Task to carry out:
In the listing below, copy out word for word everything from the line containing "Rendered at 1500 by 1125 pixels." down to the line containing "text_box b [892, 677, 938, 730]", both of those lines included.

[Element box annotations]
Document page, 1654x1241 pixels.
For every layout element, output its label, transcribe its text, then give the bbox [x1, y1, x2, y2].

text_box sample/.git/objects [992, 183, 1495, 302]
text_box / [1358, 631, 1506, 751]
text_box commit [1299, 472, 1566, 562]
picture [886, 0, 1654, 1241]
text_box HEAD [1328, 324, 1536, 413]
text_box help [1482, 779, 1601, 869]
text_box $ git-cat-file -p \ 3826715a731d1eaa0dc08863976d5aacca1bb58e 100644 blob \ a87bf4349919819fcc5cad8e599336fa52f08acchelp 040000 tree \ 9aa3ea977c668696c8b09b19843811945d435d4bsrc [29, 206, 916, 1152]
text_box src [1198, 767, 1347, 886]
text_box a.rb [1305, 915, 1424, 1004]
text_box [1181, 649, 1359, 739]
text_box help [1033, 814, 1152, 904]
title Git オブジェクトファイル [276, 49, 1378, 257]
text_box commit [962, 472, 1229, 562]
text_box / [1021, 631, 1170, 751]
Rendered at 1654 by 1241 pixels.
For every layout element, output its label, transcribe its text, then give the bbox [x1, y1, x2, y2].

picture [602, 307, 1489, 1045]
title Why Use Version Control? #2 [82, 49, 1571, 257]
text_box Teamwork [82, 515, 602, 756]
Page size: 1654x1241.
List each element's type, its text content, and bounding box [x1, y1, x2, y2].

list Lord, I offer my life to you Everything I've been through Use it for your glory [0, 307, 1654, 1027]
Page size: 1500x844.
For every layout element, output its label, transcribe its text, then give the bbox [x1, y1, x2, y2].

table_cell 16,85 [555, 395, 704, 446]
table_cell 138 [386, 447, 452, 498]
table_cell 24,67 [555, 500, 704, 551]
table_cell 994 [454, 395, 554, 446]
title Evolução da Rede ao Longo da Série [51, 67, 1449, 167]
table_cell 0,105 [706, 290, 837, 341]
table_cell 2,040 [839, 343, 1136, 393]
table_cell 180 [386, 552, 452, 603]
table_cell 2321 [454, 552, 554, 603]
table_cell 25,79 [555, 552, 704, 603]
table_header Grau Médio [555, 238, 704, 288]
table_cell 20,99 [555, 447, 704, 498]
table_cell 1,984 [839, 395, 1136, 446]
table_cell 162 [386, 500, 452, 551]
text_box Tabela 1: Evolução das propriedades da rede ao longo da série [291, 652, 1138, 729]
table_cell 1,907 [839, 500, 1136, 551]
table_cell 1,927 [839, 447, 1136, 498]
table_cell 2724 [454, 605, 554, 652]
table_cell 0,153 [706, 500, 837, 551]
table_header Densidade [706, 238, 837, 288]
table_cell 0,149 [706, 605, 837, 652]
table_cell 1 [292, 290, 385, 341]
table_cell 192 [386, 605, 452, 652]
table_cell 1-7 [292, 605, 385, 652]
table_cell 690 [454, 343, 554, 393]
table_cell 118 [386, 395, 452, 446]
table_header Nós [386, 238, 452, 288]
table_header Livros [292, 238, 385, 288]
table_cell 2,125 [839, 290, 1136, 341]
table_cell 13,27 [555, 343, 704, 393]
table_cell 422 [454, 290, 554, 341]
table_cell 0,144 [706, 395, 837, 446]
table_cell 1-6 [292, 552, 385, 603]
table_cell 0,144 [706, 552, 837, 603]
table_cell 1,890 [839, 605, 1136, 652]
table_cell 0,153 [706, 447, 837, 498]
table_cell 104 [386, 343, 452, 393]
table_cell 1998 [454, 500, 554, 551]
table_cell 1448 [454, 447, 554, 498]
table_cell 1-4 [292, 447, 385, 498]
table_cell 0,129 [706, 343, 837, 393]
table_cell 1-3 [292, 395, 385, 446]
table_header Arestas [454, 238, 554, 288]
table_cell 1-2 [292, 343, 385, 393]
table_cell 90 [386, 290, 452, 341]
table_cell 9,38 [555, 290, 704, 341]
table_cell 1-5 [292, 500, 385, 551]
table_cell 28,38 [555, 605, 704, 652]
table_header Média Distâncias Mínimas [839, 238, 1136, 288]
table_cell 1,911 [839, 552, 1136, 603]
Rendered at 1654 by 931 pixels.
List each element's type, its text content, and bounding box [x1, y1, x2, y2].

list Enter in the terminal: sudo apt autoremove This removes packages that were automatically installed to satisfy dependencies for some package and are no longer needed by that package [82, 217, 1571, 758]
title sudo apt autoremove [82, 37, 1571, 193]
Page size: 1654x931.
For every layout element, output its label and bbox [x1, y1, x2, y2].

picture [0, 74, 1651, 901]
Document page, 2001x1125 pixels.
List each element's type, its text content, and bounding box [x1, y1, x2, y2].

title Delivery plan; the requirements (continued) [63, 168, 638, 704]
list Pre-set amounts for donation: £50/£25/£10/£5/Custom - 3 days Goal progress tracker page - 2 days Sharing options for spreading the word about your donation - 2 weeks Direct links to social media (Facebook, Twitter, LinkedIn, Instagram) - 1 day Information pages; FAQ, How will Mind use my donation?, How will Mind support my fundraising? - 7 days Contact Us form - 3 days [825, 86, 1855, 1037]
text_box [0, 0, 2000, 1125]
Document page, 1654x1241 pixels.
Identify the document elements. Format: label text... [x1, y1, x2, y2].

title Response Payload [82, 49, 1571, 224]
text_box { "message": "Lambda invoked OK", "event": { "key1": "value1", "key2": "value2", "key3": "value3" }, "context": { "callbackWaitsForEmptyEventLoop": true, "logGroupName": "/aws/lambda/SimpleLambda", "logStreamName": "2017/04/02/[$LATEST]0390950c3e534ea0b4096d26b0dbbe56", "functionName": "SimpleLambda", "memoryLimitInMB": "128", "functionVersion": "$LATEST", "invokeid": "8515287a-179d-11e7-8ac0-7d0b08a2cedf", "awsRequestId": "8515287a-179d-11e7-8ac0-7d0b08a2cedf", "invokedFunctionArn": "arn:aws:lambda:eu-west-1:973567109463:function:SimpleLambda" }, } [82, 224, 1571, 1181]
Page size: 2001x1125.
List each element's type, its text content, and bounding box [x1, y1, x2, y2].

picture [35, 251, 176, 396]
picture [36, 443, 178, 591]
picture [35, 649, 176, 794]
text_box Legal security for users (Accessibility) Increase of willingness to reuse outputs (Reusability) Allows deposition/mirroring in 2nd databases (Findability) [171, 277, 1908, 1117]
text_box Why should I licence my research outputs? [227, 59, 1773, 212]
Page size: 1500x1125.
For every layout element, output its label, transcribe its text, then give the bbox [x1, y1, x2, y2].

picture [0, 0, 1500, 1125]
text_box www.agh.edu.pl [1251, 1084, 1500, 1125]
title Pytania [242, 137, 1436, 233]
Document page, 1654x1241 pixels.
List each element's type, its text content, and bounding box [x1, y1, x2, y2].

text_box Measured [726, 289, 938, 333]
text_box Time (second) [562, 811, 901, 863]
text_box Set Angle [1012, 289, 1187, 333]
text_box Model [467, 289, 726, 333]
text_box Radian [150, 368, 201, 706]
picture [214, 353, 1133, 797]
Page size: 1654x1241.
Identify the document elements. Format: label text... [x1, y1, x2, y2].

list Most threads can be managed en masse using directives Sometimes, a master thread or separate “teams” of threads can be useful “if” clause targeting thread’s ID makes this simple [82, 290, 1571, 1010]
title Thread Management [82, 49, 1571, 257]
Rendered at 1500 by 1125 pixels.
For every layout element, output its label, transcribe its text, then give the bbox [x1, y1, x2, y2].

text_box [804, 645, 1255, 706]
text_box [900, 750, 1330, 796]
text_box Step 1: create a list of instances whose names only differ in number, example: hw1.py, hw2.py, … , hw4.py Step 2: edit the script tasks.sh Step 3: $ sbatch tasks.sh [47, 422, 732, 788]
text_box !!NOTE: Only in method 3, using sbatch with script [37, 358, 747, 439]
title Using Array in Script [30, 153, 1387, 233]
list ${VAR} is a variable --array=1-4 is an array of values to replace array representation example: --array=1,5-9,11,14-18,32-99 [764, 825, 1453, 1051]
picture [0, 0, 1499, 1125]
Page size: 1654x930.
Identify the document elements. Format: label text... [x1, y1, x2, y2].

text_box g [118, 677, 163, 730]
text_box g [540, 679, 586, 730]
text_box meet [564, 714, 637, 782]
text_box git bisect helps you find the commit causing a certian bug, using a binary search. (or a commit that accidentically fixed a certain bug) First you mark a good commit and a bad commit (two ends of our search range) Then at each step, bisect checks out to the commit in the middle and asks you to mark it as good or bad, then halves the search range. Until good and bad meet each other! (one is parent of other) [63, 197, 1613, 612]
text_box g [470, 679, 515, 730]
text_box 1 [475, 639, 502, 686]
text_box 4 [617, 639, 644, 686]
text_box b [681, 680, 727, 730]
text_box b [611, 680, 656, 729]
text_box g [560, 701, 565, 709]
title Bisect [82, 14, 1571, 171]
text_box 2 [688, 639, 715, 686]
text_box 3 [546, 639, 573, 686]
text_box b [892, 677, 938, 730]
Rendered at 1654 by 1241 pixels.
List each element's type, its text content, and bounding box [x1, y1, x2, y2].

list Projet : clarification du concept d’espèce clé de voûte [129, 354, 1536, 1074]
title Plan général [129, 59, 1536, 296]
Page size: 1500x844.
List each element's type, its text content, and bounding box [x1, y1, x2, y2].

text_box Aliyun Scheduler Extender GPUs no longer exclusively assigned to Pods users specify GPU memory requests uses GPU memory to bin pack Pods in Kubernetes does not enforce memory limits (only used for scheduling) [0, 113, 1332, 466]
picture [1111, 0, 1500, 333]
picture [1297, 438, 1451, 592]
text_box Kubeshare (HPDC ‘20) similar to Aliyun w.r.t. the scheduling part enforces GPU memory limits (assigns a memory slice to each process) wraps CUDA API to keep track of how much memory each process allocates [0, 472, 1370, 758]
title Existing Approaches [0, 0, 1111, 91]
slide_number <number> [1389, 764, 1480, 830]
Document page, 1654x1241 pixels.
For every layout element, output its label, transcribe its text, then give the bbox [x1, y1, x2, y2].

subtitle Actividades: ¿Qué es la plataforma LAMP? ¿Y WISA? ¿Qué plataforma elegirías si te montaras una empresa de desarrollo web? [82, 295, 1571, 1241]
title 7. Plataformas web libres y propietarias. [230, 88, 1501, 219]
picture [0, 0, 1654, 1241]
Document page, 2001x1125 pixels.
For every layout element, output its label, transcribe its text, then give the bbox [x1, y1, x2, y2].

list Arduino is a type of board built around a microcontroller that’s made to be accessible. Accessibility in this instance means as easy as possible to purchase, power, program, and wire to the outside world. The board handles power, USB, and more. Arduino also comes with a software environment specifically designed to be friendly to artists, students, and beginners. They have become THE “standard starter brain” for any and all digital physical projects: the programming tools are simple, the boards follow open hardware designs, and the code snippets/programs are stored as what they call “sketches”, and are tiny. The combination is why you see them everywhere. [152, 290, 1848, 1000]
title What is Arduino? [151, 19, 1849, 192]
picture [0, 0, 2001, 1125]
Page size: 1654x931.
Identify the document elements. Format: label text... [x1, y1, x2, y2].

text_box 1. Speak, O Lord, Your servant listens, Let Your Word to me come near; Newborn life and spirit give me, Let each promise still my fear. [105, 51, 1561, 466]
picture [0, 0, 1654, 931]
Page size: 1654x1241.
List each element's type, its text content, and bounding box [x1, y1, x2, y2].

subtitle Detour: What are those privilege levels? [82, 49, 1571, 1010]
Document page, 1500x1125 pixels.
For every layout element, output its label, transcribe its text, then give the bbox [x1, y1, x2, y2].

Answer to the task:
Rendered at 1500 by 1125 pixels.
For every layout element, output its label, transcribe its text, then give the bbox [x1, y1, x2, y2].

text_box [804, 645, 1255, 706]
text_box [900, 750, 1330, 796]
text_box Step 1: create a list of instances whose names only differ in number, example: hw1.py, hw2.py, … , hw4.py Step 2: edit the script tasks.sh Step 3: $ sbatch tasks.sh [47, 422, 732, 788]
text_box !!NOTE: Only in method 3, using sbatch with script [37, 358, 747, 439]
title Using Array in Script [30, 153, 1387, 233]
list ${VAR} is a variable --array=1-4 is an array of values to replace array representation example: --array=1,5-9,11,14-18,32-99 [764, 825, 1453, 1051]
picture [0, 0, 1499, 1125]
Page size: 1654x930.
Identify the document elements. Format: label text... [x1, y1, x2, y2].

text_box g [118, 677, 163, 730]
text_box g [540, 679, 586, 730]
text_box meet [564, 714, 637, 782]
text_box git bisect helps you find the commit causing a certian bug, using a binary search. (or a commit that accidentically fixed a certain bug) First you mark a good commit and a bad commit (two ends of our search range) Then at each step, bisect checks out to the commit in the middle and asks you to mark it as good or bad, then halves the search range. Until good and bad meet each other! (one is parent of other) [63, 197, 1613, 612]
text_box g [470, 679, 515, 730]
text_box 1 [475, 639, 502, 686]
text_box 4 [617, 639, 644, 686]
text_box b [681, 680, 727, 730]
text_box b [611, 680, 656, 729]
text_box g [560, 701, 565, 709]
title Bisect [82, 14, 1571, 171]
text_box 2 [688, 639, 715, 686]
text_box 3 [546, 639, 573, 686]
text_box b [892, 677, 938, 730]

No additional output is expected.